In the last post, I talked about managing payables to minimize costs. Here, I’m going to address business owners who have limited working capital and are more concerned with balancing cash outflows with inflows. There are three major objectives that need to be addressed. In order of importance:
- Assure that cash is available as such critical payments as payroll, rent and debt service become due.
- Assure that critical suppliers of goods and services are sufficiently satisfied with your bill payment history to continue as providers with acceptable pricing.
- Provide sufficient working capital to fund deals that might be highly profitable but require up-front investment before revenues can be realized.
Before any of these objectives can be met, you need to have accurate and timely information about cash resources available, amounts and collection status of receivables, and amounts and aging status of payables. Timely and accurate information is absolutely critical to meeting your objectives.

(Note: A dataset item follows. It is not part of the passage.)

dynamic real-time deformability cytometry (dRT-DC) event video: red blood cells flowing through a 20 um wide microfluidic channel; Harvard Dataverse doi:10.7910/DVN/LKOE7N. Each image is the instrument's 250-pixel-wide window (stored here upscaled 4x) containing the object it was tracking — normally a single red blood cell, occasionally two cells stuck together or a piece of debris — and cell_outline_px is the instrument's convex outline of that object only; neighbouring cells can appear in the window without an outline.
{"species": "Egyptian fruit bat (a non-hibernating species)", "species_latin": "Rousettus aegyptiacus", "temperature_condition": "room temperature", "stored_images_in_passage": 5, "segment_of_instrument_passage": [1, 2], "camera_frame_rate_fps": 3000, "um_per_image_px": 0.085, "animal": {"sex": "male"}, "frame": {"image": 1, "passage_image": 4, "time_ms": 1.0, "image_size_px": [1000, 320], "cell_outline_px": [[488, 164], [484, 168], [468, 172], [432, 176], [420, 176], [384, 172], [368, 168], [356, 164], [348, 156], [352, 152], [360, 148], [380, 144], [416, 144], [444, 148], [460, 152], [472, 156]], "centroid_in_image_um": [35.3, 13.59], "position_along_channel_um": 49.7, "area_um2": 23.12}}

Otherwise, you will be blindsided by bounced checks, unhappy vendors, and/or employees abandoning ship because you couldn’t make payroll on time.
That said, while we have to control our cash disbursements, we also depend on customers to pay us in a timely manner and can only predict when payments will be received. Therefore, we need a flexible tool to predict cash flow under various scenarios. Available cash is the starting point for this prediction. From this balance, we can add expected receipts and subtract disbursements over a specific timeframe to arrive at an ending cash balance.
For example, let’s say we start with a $17,000 cash position at the beginning of the week. We expect to be paid $12,000 from outstanding receivables, and we know we have to pay the $12,500 payroll due on Friday. If everything goes as planned, we will have $16,500 at the end of the week; $17,000 + $12,000 – $12,500 = $16,500. We plan on paying $6,500 in bills, of which $2,500 is for rent, which will leave us with an ending cash balance of $10.000.
But what if everything doesn’t go as planned? What if we find out Wednesday morning that the $12,000 in customer payments will not arrive until next week? Now we have to make some adjustments. Fortunately, we already have enough to pay payroll ($17,000 – $12,500 = $4,500) but we can’t pay the other bills as expected. We need to set priorities as to who to pay. The most critical payable is the rent payment of $2,500, which leaves us with only $2,000. Since we need to make a $1,000 debt service payment next week, we decide to hold off paying other bills until we are in possession of our customer payments but will assume that the $12,000 in customer payments will arrive next week, allowing us to pay the bills we had intended to pay this week.
The example demonstrates scenario one above in an Excel worksheet I use to project future cash flows.
The example below demonstrated scenario two.
Excel makes a great tool to evaluate “what-if” scenarios because we can use formulas to automatically calculate the net cash flow and cash balance rows. As we move expected receipts and disbursements from week to week Excel will automatically recalculate out cash balances.
In the examples above, I exported the payables and receivables information from QuickBooks into a pre-programmed template that allowed me to quickly integrate current accounting information into my cash flow model. By using Excel’s programming tool called VBA, I changed cash flow scenarios by changing the dates in the “Rcpt / Pmt Date” column and clicking an icon on a VBA created toolbar. When it comes to cash receipts, we are talking about probabilities. Therefore, your cash flow modeling tool must make it fast and easy to create and evaluate multiple cash scenarios.